The United Nations Interim Force in Lebanon, or UNIFIL, said Tuesday that any Israeli ground incursion into Lebanon is “in violation of Lebanese sovereignty and territorial integrity.”

A member of Israeli security forces inspects the impact site of a reported rocket fired from Lebanon, on the Horeshim interchange in central Israel on Oct. 1, 2024.

"We urge all actors to step back from such escalatory acts, which will only lead to more violence and more bloodshed,” UNIFIL said.

The U.N. special coordinator for Lebanon, Jeanine Hennis-Plasschaert, said in a statement Tuesday that the violence is “spiraling to dangerous heights.”

“This cycle of violence will not end well — for anyone. A sliver of opportunity remains for diplomacy to succeed. The question now is whether it will be seized or squandered,” she said.

Almost a year of attacks across the Israeli-Lebanese border have forced tens of thousands of people on both sides to flee their homes.

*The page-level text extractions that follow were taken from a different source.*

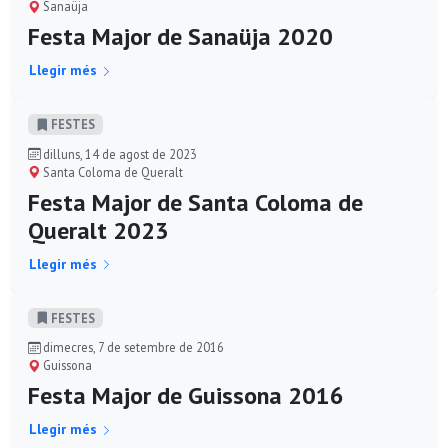
Sanaüja
Festa Major de Sanaüja 2020
Llegir més
FESTES
dilluns, 14 de agost de 2023
Santa Coloma de Queralt
Festa Major de Santa Coloma de
Queralt 2023
Llegir més
FESTES
dimecres, 7 de setembre de 2016
Guissona
Festa Major de Guissona 2016
Llegir més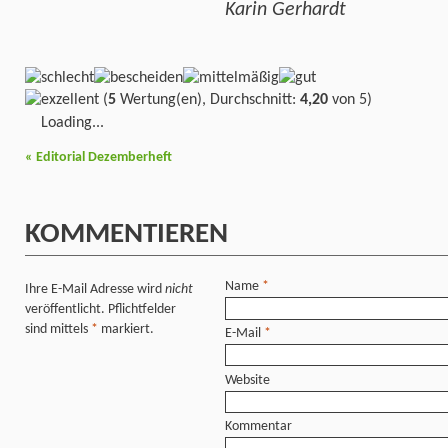
Karin Gerhardt
(
5
Wertung(en), Durchschnitt:
4,20
von 5)
Loading...
«
Editorial Dezemberheft
KOMMENTIEREN
Name
*
Ihre E-Mail Adresse wird
nicht
veröffentlicht. Pflichtfelder
sind mittels
*
markiert.
E-Mail
*
Website
Kommentar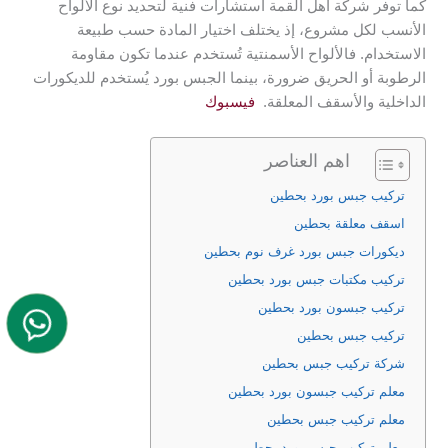
كما توفر شركة أهل القمة استشارات فنية لتحديد نوع الألواح
الأنسب لكل مشروع، إذ يختلف اختيار المادة حسب طبيعة
الاستخدام. فالألواح الأسمنتية تُستخدم عندما تكون مقاومة
الرطوبة أو الحريق ضرورة، بينما الجبس بورد يُستخدم للديكورات
الداخلية والأسقف المعلقة.
فيسبوك
اهم العناصر
تركيب جبس بورد بحطين
اسقف معلقة بحطين
ديكورات جبس بورد غرف نوم بحطين
تركيب مكتبات جبس بورد بحطين
تركيب جبسون بورد بحطين
تركيب جبس بحطين
شركة تركيب جبس بحطين
معلم تركيب جبسون بورد بحطين
معلم تركيب جبس بحطين
معلم تركيب جبس بورد بحطين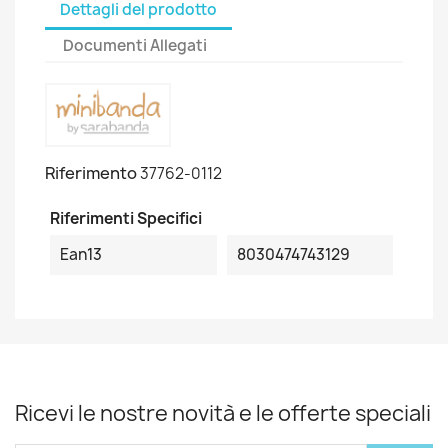
Dettagli del prodotto
Documenti Allegati
Riferimento
37762-0112
Riferimenti Specifici
Ean13
8030474743129
Ricevi le nostre novità e le offerte speciali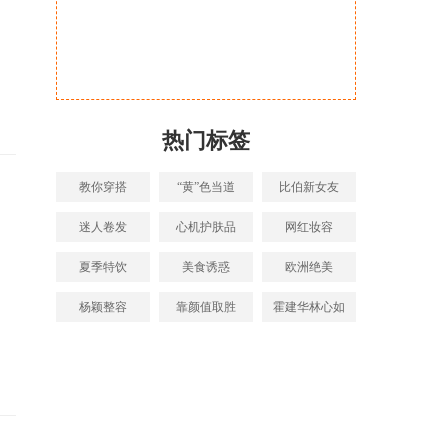
热门标签
教你穿搭
“黄”色当道
比伯新女友
迷人卷发
心机护肤品
网红妆容
夏季特饮
美食诱惑
欧洲绝美
杨颖整容
靠颜值取胜
霍建华林心如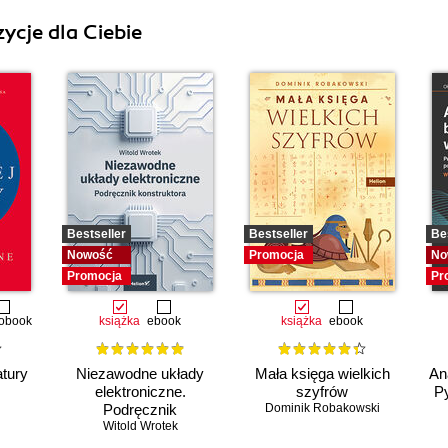
ycje dla Ciebie
Bestseller
Bestseller
Be
Nowość
Promocja
No
Promocja
Pr
obook
książka
ebook
książka
ebook
atury
Niezawodne układy
Mała księga wielkich
An
elektroniczne.
szyfrów
Py
Podręcznik
Dominik Robakowski
konstruktora
Witold Wrotek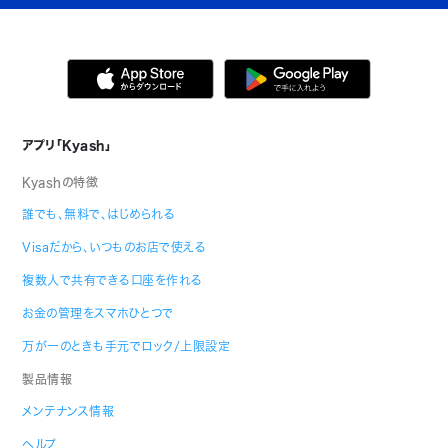
アプリ「Kyash」
Kyashの特徴
誰でも、無料で、はじめられる
Visaだから、いつものお店で使える
複数人で共有できる口座を作れる
お金の管理をスマホひとつで
万が一のときも手元でロック/上限設定
製品情報
メンテナンス情報
ヘルプ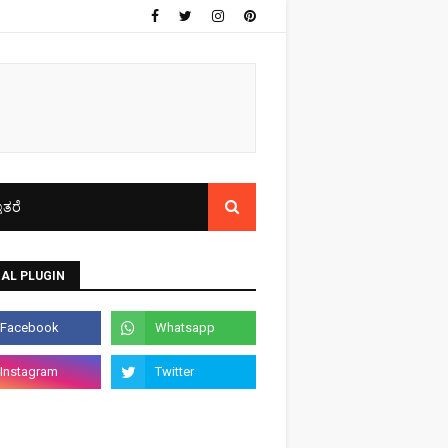
ತರೆ
AL PLUGIN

Lebanese Prime Minister Najib Mikati, in a Tuesday meeting with U.N. and Lebanese officials, said his country is facing “one of the most critical moments in its history.”

A call for aid

In another development, the U.N. Office for the Coordination of Humanitarian Affairs appealed for $426 million in funding to help those affected by what it called “the largest escalation of conflict” since the 2006 Israel-Lebanon War.

“The ongoing violence and rapidly deteriorating security situation is putting hundreds of thousands of people’s lives at risk on both sides of the Blue Line [between Israel and Lebanon],” the humanitarian agency said in a statement.

VOA Pentagon correspondent Carla Babb, U.N correspondent Margaret Besheer and White House correspondent Anita Powell contributed to this report.